See how clutterless it seems now? Look, i don't have any reviews in my profile right now, nor i have any authority over you to point out errors, it's just my suggestion and i like giving it away  



Spoiler



+repped your review


----------



## ajaybc (Apr 10, 2012)

^ Thank You. I have edited my post


----------



## desiJATT (Apr 10, 2012)

great dude


----------



## a2mn2002 (Apr 10, 2012)

wow it has Wall Mount !!!!


----------



## samiryadav (Apr 16, 2012)

congrats on your purchase.

2 things i would like to know about this monitor.

1.response time? do you feel any Lag while playing @ full HD high bit rate videos(above 10GB ).

2.where  do you purchased it?

i am also willing to buy it soon


----------



## Jripper (Jun 26, 2012)

Does this monitor have ghosting? I am planning to buy this but am worried about the ghosting in it,if any


----------



## ajaybc (Jun 27, 2012)

No I didn't notice any ghosting. The base stand is the only stupid thing about this monitor. Everything else has been perfect for me.


----------



## rajan1311 (Jun 27, 2012)

hey buddy can you please PM me from where you got this monitor?


----------



## Revolution (Sep 7, 2012)

Thanks for the review!
Can anyone tell me the current price of this monitor in Kolkata ?
I'm LF a cheap monitor for gaming.
Sadly my budget is 8K. 
Only  AOC i2251FW is 8K.


----------



## Revolution (Sep 20, 2012)

This monitor was not available at any shop at Chandni,Kolkata except Supreme but no Demo available.


----------



## Jripper (Sep 20, 2012)

^ CHeck M.D computers. I found the 21 inch there for 8.1 k and the 23 inch for 8.7k.


----------



## Revolution (Sep 21, 2012)

Jripper said:


> 23 inch for 8.7k.



23" IPS @8.7K ?
R u sure ?
Which model ?
Cos I already checked MD(Palash) they don't have any LG IPS.
Only have AOC i2251Fwe @8K+,AOC i2353PH @11K+ & Dell U2312HM @15K+.
No Dell Dell U2410 or Dell U2412 were available.


----------



## Jripper (Sep 21, 2012)

Yes I am absolutely sure. And palash himself told me the prices of the 21 and 23 inch. Just a few months back when I bought my own monitor and cabby from them.

And the models are the same too.
Initially he told me too that LG monitors were not available but later called someone and asked him and found out that both monitors were available.


----------



## Revolution (Sep 22, 2012)

Can u confirm the model no of LG 23" IPS which was available @8.7K at MD please ?
AFAIK,no 23" LG IPS available in India currently.


----------



## Jripper (Sep 22, 2012)

LG IPS 236V   <= Basically the same as the one in this review. Just with a bigger screen.


----------



## Revolution (Sep 23, 2012)

I still can't believe LG IPS 236V 23" IPS is under 9K. 
Even AOC 23" is 11K+ and AOC monitors are cheaper compare to LG.
I have to check again for LG IPS at Chandni.


----------



## Tech123 (Oct 3, 2012)

ajaybc said:


> No I didn't notice any ghosting. The base stand is the only stupid thing about this monitor. Everything else has been perfect for me.

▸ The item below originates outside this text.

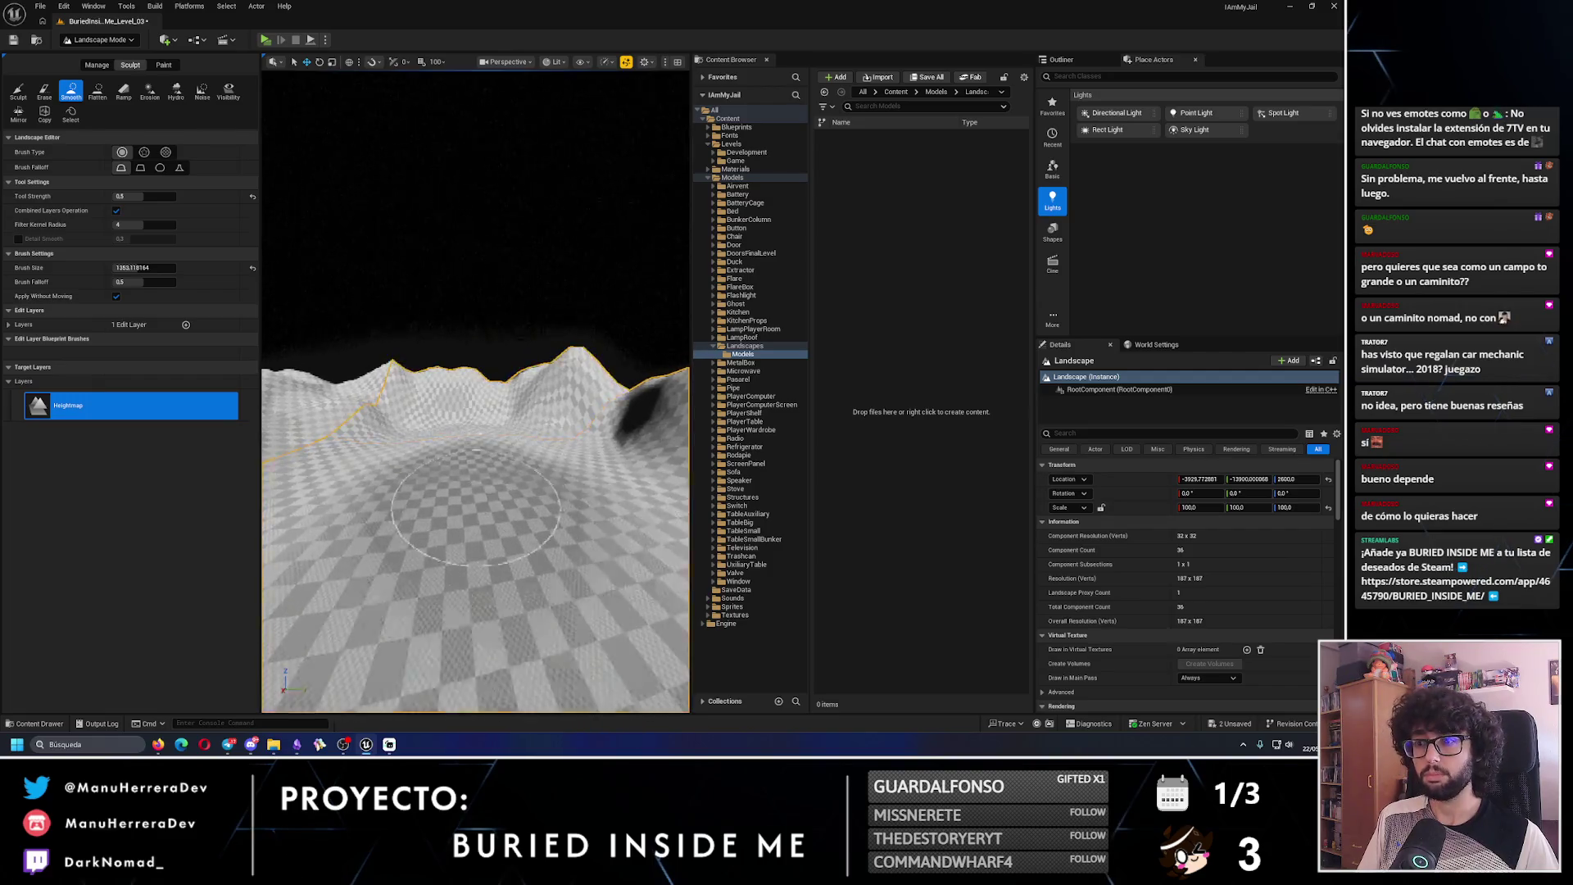
{"action": "scroll", "coordinate": [475, 508], "scroll_direction": "up", "scroll_amount": 3}
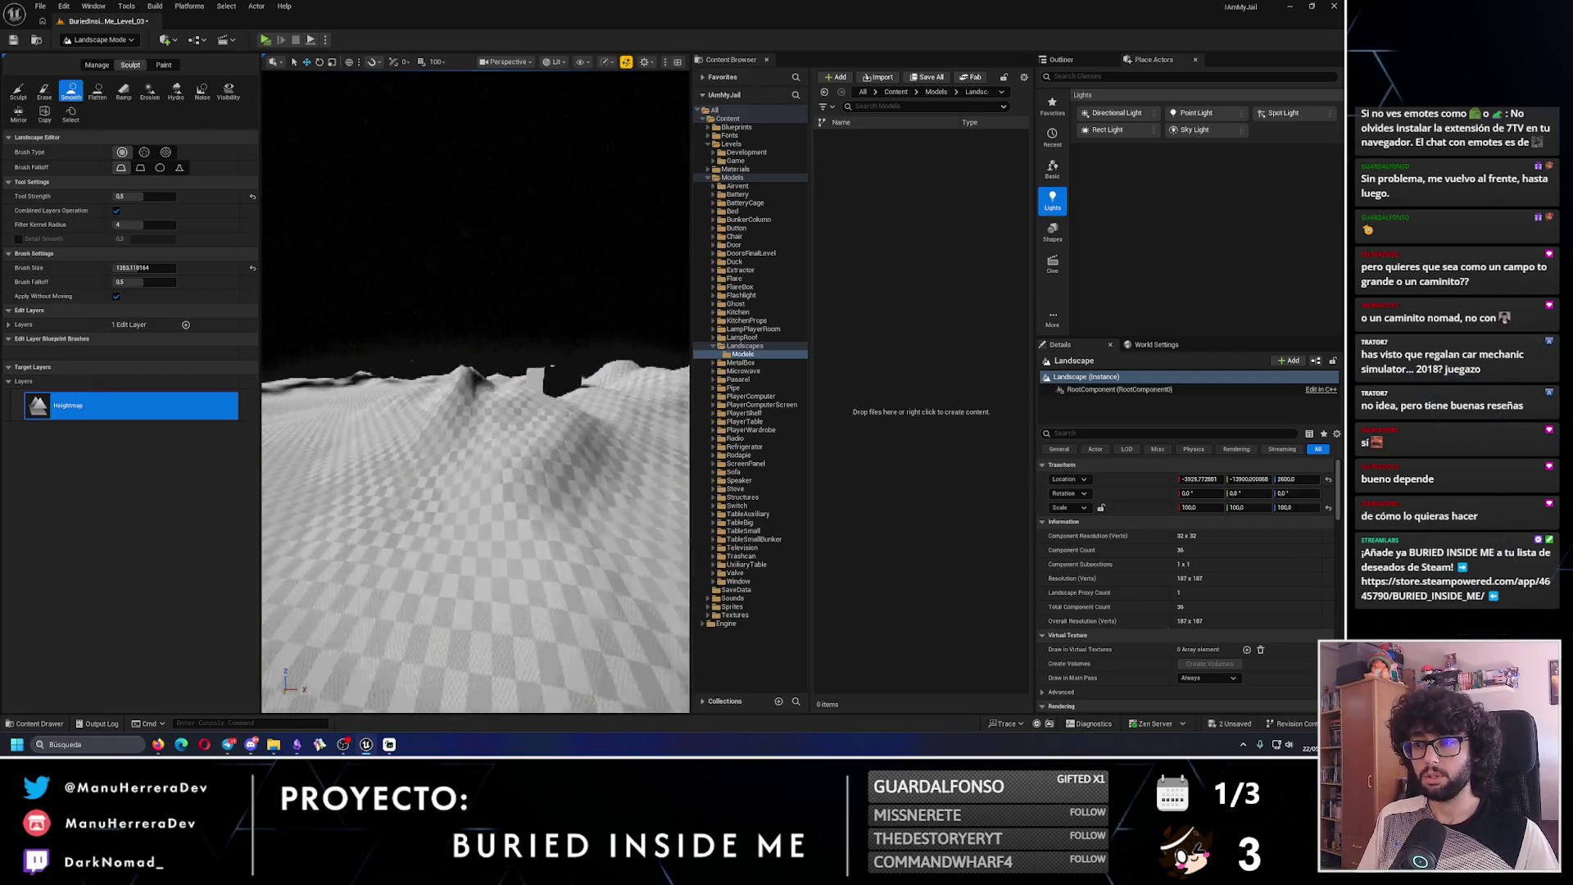
{"action": "left_click", "coordinate": [18, 92]}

what about back light bleed , have you noticed any back light bleeding . Best test would be make your room dark and have a Black wall paper or Full black image on screen , if the black is perfect then there is no back light bleed.

Good to see such a good review of IPS225 after such negative reviews . Check this you tube video LG IPS225V 22 monitor! - YouTube

Also I think LG IPS225 has been changed to  IPS225V  check this 21.5'' (54.61 cms)LG IPS225V LED Monitor - Revolutionary viewing, Excellence at every angle - LG Electronics IN

so please do let us know about the back light bleeding issue, if any .


----------



## ranjan2001 (Oct 9, 2012)

I tried calling many Lg dealers none of them have this in stock, all are saying this will take 3-4 weeks to arrive.


----------



## Revolution (Oct 9, 2012)

Its cos LG is not so popular here ?
Though Dell use mostly LG panels for their monitors I guess.


----------



## chandan3 (Nov 13, 2012)

Revolution said:


> I still can't believe LG IPS 236V 23" IPS is under 9K.
> Even AOC 23" is 11K+ and AOC monitors are cheaper compare to LG.
> I have to check again for LG IPS at Chandni.



is LG IPS 236V 23'' available in india?????


----------



## Revolution (Nov 14, 2012)

I don't think so cos could not find locally at Chandni,Kolkata last time.


----------



## ranjan2001 (Nov 14, 2012)

I couldn't find that monitor either, seems LG has stopped production or at least its not being actively produced, I confirmed this from LG itself. I then oped to but a dell 24inch monitor.


----------



## Revolution (Nov 15, 2012)

I don't know even the new Dell S Series will be available in India or not.


----------